Big-City Offices Remain Mostly Empty Amid Remote Work

Big-City Offices Remain Mostly Empty Amid Remote Work
The Willis Tower (C), formerly known as the Sears Tower, dominates the southern end of the downtown skyline in Chicago, Ill., on March 4, 2015. (Scott Olson/Getty Images)
Greg Isaacson
12/1/2022
Updated:
12/28/2023

Offices in America’s biggest cities are still less than half occupied, reflecting the impact of remote work despite an ongoing campaign by many employers to summon workers back to their desks.

According to a weekly update by access control company Kastle Systems, offices across 10 cities were just 37.8 percent occupied on average as of Nov. 23. That figure was down from 48.1 percent the previous week, due to employees taking off early for Thanksgiving, but the drop was steeper than in the same period last year.

In fact, office occupancy on the Wednesday before Thanksgiving was only 24.9 percent, lower than the 33 percent recorded on the same day in 2021, suggesting that Americans worked from home throughout Thanksgiving week even more often than last year.

Kastle Systems tracks swipes of keycards and fobs, as well as access data from its app, across thousands of buildings nationwide to gauge how many people are actually going to the office. The weekly data represents an average of 10 metro areas including Chicago, Dallas, Los Angeles, New York, and Washington, D.C.

The overall office vacancy rate—a measure of how much real estate is not currently occupied by a tenant—rose to 19.1 percent nationwide in the third quarter, according to a market report by commercial real estate brokerage JLL.

Average asking rents are just 0.4 percent below their pre-pandemic level, but effective rents have dropped by 6.2 percent, JLL reported. Effective rent measures how much revenue landlords are taking in from rental payments, minus concessions, operating expenses, and other factors.

Office investment activity is also slumping. Despite wide variation across the market, office asset prices in general have declined 15 to 30 percent from their peak valuations in the first quarter of 2021, according to JLL.
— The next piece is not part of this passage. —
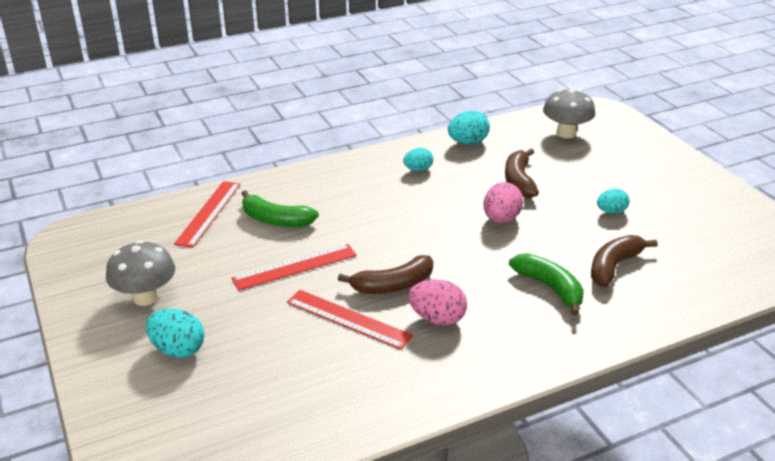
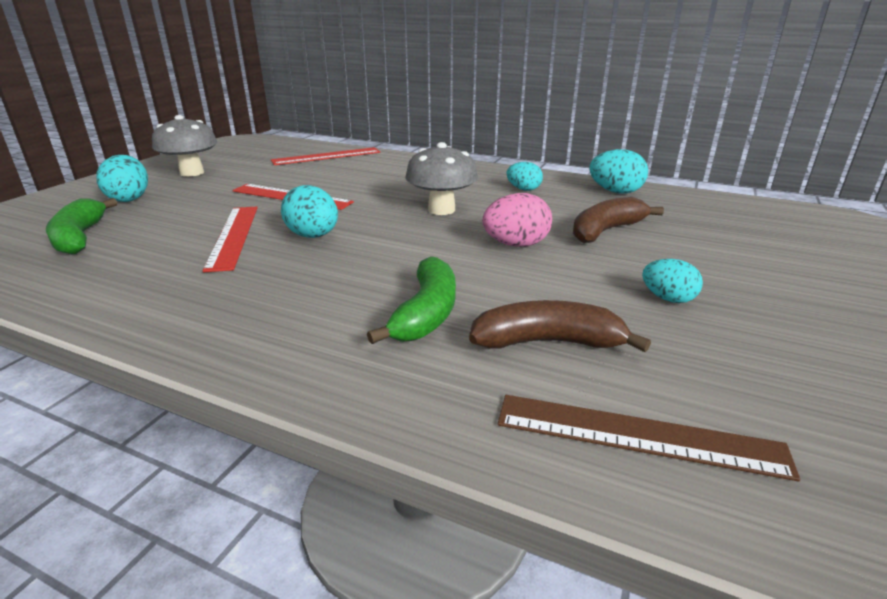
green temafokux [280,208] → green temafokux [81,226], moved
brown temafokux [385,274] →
The number of people working primarily from home tripled from 2019 to 2021, rising from roughly 9 million to 27.6 million people, a survey by the U.S. Census Bureau found. As a result, the average time spent commuting one way dropped to 25.6 minutes in 2021, two minutes shorter than in 2019.
A large percentage of American employees seem to prefer working from home, with one study finding that U.S. workers would take an average 5.7 percent pay cut in order to telecommute. Employees, however, are divided over the necessity of forcing workers back under the fluorescent lights.
Twitter’s new owner Elon Musk decided to end remote work arrangements when he took over the social media giant earlier this month, and Goldman Sachs CEO David Solomon said in October that the investment bank has 65 percent of its employees in the office, not far from the 75 percent level before COVID-19 struck.

Other companies have taken a hybrid approach by asking employees to come in a few days a week, while some employers offer permanent work-from-home policies.

A recent study of tech job postings by the nonprofit Computing Technology Industry Association found that the number of positions offering remote work options grew from 27 percent in 2021 to 34 percent during this year to date.
Greg Isaacson spent 7 years in China and Thailand researching and reporting on business and real estate in Asia, with a focus on commercial real estate in Chinese-speaking markets as well as outbound investment from China. He has also worked as a real estate research analyst in Chicago and a real estate reporter in New York.